_BRIEF_: Please write out the material below exactly as given.

_PROVIDED MATERIAL_:
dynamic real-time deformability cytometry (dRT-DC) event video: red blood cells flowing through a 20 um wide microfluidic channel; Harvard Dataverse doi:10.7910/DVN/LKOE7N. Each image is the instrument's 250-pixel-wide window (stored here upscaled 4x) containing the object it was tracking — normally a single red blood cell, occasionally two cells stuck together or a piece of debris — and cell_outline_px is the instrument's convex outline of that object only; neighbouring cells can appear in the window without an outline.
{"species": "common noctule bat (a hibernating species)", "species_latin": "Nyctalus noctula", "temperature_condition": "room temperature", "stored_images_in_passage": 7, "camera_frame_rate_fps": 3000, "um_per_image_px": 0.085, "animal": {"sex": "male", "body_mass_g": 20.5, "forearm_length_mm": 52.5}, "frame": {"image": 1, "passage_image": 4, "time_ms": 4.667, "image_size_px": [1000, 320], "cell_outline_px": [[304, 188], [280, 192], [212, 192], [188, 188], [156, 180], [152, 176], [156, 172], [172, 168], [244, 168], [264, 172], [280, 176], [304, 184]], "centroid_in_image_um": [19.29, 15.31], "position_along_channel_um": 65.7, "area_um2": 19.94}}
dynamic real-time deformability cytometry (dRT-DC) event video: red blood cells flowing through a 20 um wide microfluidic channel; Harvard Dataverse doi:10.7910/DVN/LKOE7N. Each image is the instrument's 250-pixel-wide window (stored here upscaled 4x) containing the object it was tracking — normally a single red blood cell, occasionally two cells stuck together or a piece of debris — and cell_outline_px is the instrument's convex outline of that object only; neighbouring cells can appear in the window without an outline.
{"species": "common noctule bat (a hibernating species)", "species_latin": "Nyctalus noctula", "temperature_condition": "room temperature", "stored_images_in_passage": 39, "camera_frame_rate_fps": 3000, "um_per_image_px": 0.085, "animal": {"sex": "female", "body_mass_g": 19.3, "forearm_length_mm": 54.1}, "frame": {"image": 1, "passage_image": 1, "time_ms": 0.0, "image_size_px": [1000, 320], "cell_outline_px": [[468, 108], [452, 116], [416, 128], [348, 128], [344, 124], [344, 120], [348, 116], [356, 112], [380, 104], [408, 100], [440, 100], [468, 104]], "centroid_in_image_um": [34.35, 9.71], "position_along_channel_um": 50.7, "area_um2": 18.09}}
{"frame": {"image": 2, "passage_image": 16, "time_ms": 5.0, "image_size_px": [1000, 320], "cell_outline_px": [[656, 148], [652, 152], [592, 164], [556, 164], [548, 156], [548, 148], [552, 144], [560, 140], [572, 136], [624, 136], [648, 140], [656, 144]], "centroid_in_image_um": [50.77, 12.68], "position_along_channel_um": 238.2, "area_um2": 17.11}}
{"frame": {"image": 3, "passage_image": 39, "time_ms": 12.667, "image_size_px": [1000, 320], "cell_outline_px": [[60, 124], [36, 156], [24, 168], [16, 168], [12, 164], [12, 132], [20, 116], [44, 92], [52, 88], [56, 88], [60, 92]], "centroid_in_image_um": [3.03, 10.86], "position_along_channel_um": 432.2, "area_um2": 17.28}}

_SOLUTION FOR THIS EXERCISE_:
dynamic real-time deformability cytometry (dRT-DC) event video: red blood cells flowing through a 20 um wide microfluidic channel; Harvard Dataverse doi:10.7910/DVN/LKOE7N. Each image is the instrument's 250-pixel-wide window (stored here upscaled 4x) containing the object it was tracking — normally a single red blood cell, occasionally two cells stuck together or a piece of debris — and cell_outline_px is the instrument's convex outline of that object only; neighbouring cells can appear in the window without an outline.
{"species": "common noctule bat (a hibernating species)", "species_latin": "Nyctalus noctula", "temperature_condition": "room temperature", "stored_images_in_passage": 7, "camera_frame_rate_fps": 3000, "um_per_image_px": 0.085, "animal": {"sex": "male", "body_mass_g": 20.5, "forearm_length_mm": 52.5}, "frame": {"image": 1, "passage_image": 4, "time_ms": 4.667, "image_size_px": [1000, 320], "cell_outline_px": [[304, 188], [280, 192], [212, 192], [188, 188], [156, 180], [152, 176], [156, 172], [172, 168], [244, 168], [264, 172], [280, 176], [304, 184]], "centroid_in_image_um": [19.29, 15.31], "position_along_channel_um": 65.7, "area_um2": 19.94}}
dynamic real-time deformability cytometry (dRT-DC) event video: red blood cells flowing through a 20 um wide microfluidic channel; Harvard Dataverse doi:10.7910/DVN/LKOE7N. Each image is the instrument's 250-pixel-wide window (stored here upscaled 4x) containing the object it was tracking — normally a single red blood cell, occasionally two cells stuck together or a piece of debris — and cell_outline_px is the instrument's convex outline of that object only; neighbouring cells can appear in the window without an outline.
{"species": "common noctule bat (a hibernating species)", "species_latin": "Nyctalus noctula", "temperature_condition": "room temperature", "stored_images_in_passage": 39, "camera_frame_rate_fps": 3000, "um_per_image_px": 0.085, "animal": {"sex": "female", "body_mass_g": 19.3, "forearm_length_mm": 54.1}, "frame": {"image": 1, "passage_image": 1, "time_ms": 0.0, "image_size_px": [1000, 320], "cell_outline_px": [[468, 108], [452, 116], [416, 128], [348, 128], [344, 124], [344, 120], [348, 116], [356, 112], [380, 104], [408, 100], [440, 100], [468, 104]], "centroid_in_image_um": [34.35, 9.71], "position_along_channel_um": 50.7, "area_um2": 18.09}}
{"frame": {"image": 2, "passage_image": 16, "time_ms": 5.0, "image_size_px": [1000, 320], "cell_outline_px": [[656, 148], [652, 152], [592, 164], [556, 164], [548, 156], [548, 148], [552, 144], [560, 140], [572, 136], [624, 136], [648, 140], [656, 144]], "centroid_in_image_um": [50.77, 12.68], "position_along_channel_um": 238.2, "area_um2": 17.11}}
{"frame": {"image": 3, "passage_image": 39, "time_ms": 12.667, "image_size_px": [1000, 320], "cell_outline_px": [[60, 124], [36, 156], [24, 168], [16, 168], [12, 164], [12, 132], [20, 116], [44, 92], [52, 88], [56, 88], [60, 92]], "centroid_in_image_um": [3.03, 10.86], "position_along_channel_um": 432.2, "area_um2": 17.28}}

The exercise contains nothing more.